Fortunately, there are several signs of hope on this front. First, the U.S. Senate is working on a total overhaul and re-write of this law in order to require government agencies to obtain warrants in order to open and read any type of email.

Louisiana Republic Representative Charles Boustany, the Chairman of the House Ways and Means Committee, has written a letter to the IRS, demanding an accounting on their email practices. Governor Bobby Jindall has also publicly called for the IRS to end these methods of surveillance and investigation.

Are You Being Monitored?

As far as protection, you should always assume that things are being monitored; it is always far better to be safe than sorry. Never discuss taxes or income/expense reporting in any emails or on any of your social media profiles.

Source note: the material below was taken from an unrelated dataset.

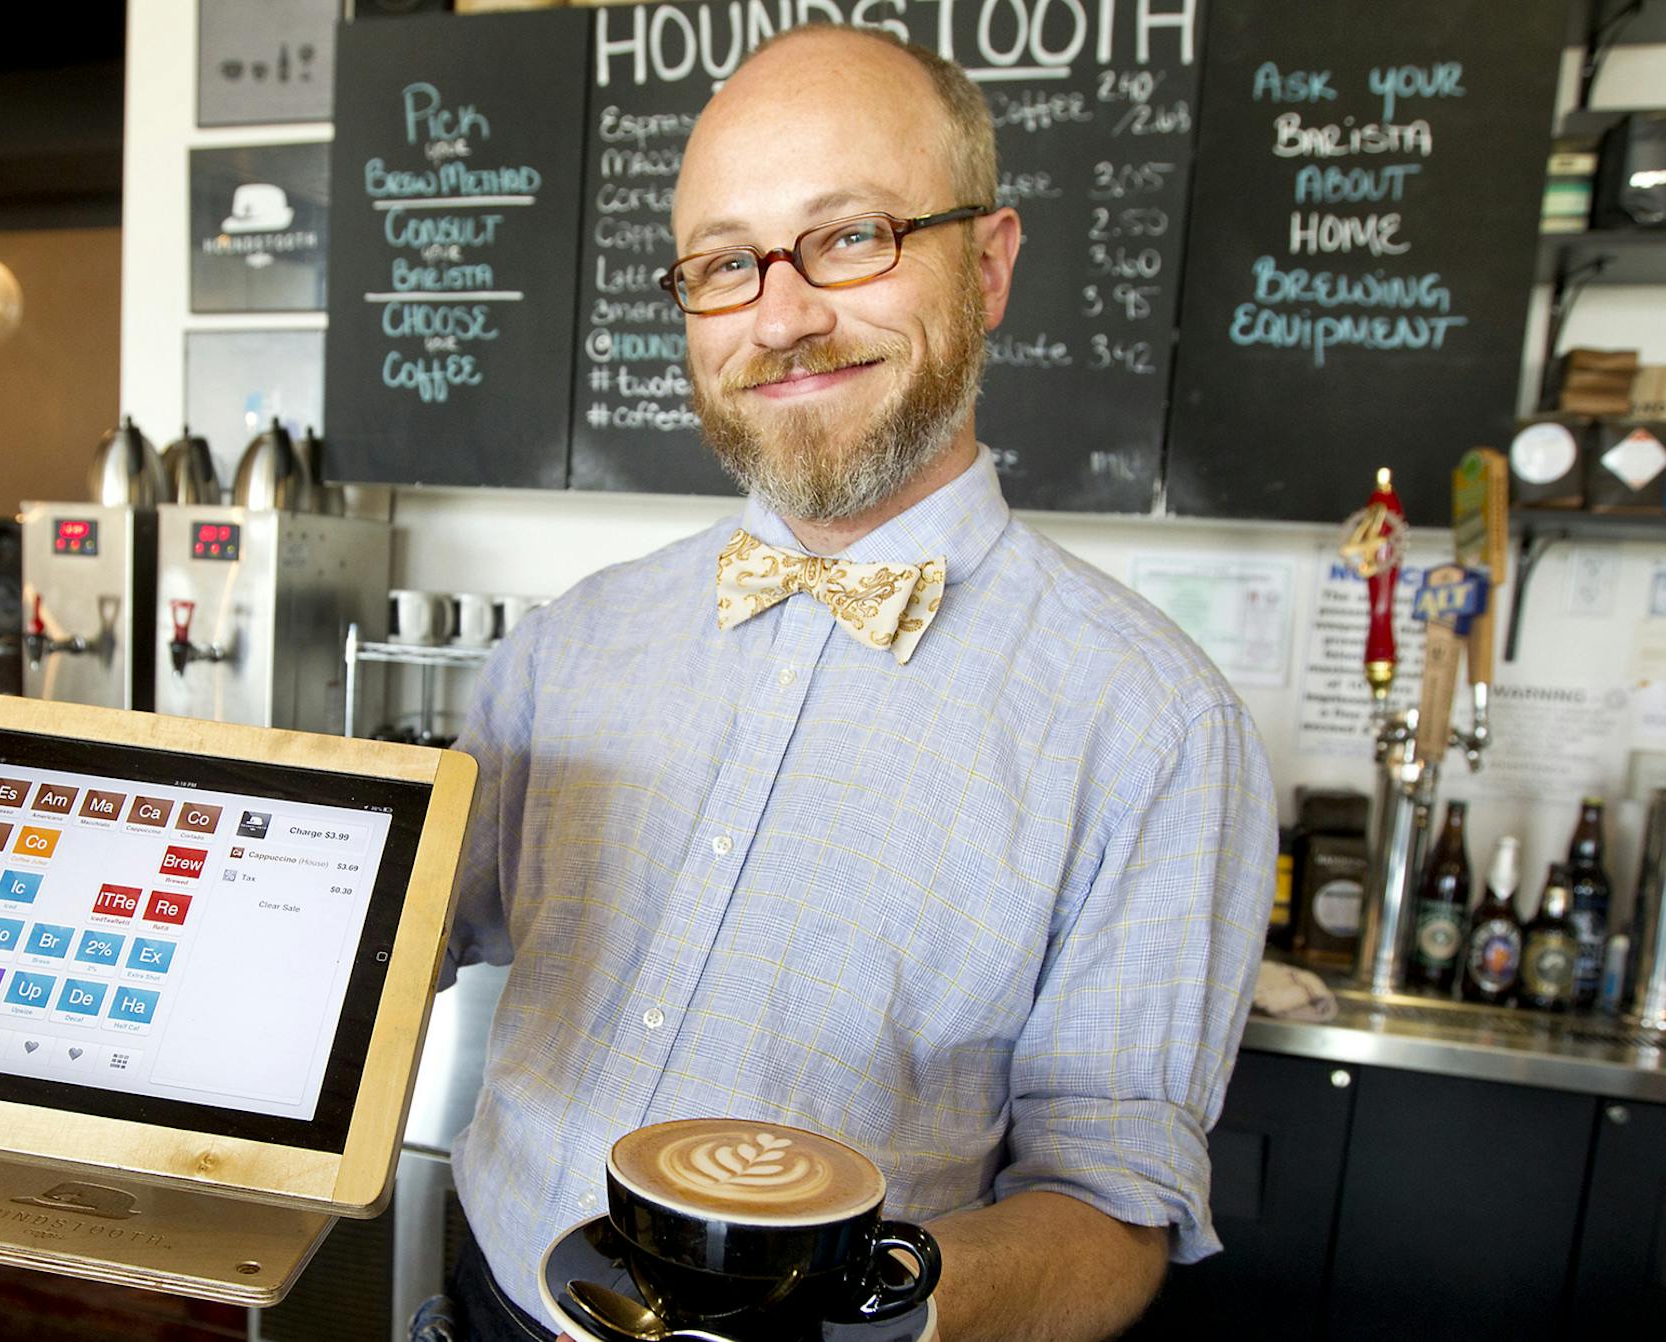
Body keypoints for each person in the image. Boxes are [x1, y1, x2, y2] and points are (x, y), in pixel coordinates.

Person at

Never brag about those expensive items you recently sold on eBay. If there is something to hide, never mention this in any public forum online. (Avoid mentioning it all, even in places that would be assumed “safe”.) 

The IRS is hatching a partnership with two of the largest computer companies, IBM and EMC. They will be employing state of the art technology to continue the expansion of their online surveillance programs.

These methods reportedly include charting and analyzing emails and social media, matching tax reports to social media and even electronic payments. They will also be tracking individual Internet addresses and email patterns, matching all of this data across high tech neural networks.

Basically, the best way to protect yourself is to not say or do anything online that does not match your tax filings and reports. This includes keeping track of what employers have paid you and knowing who is filing reports that mention your name. Make sure all of your online information matches your tax reports and both are accurate. Do not brag to friends about anything tax or income/expense related. 

Preparing For An Audit

CNNMoney offers suggestions on what to do in the event of an audit. First of all, understand that your chances of being audited are very low. For the average taxpayer, this is about 1 percent. Those making incomes of $1 million or more have a much higher chance of being audited – approximately five times higher.

If selected, an audit is normally a fairly routine event. The IRS estimates that about 76 percent of these are correspondence only. This means there is usually a question about a specific part of the return (such as itemized deductions or medical expenses) and additional information is requested through the mail.

You will usually have 30 days to comply with this information 'request.' If you do not give an answer, the IRS will begin trying to collect on what they think you owe. 

Obviously, it helps to be organized and focused. Keep all tax-related documents and records for at least three years. If you do not have what they are looking for or something to substantiate your filing or claim, then it will likely be disallowed.

Stay calm and focused, and recognize that it is nothing personal and that the agent is simply trying to do his or her job. If you are in a situation where there is significant money involved, do not hesitate to hire a CPA or other tax professional who can help. In most cases, they should be able to attend the audit with you.

Finally, make sure that you follow through on the result. This means pay promptly (usually within 30 to 90 days) or arrange a payment plan.

If you disagree with the result, talk with a manager who can conduct an internal review. If this still does not provide satisfaction, you can ask the Taxpayer Advocate Service for help.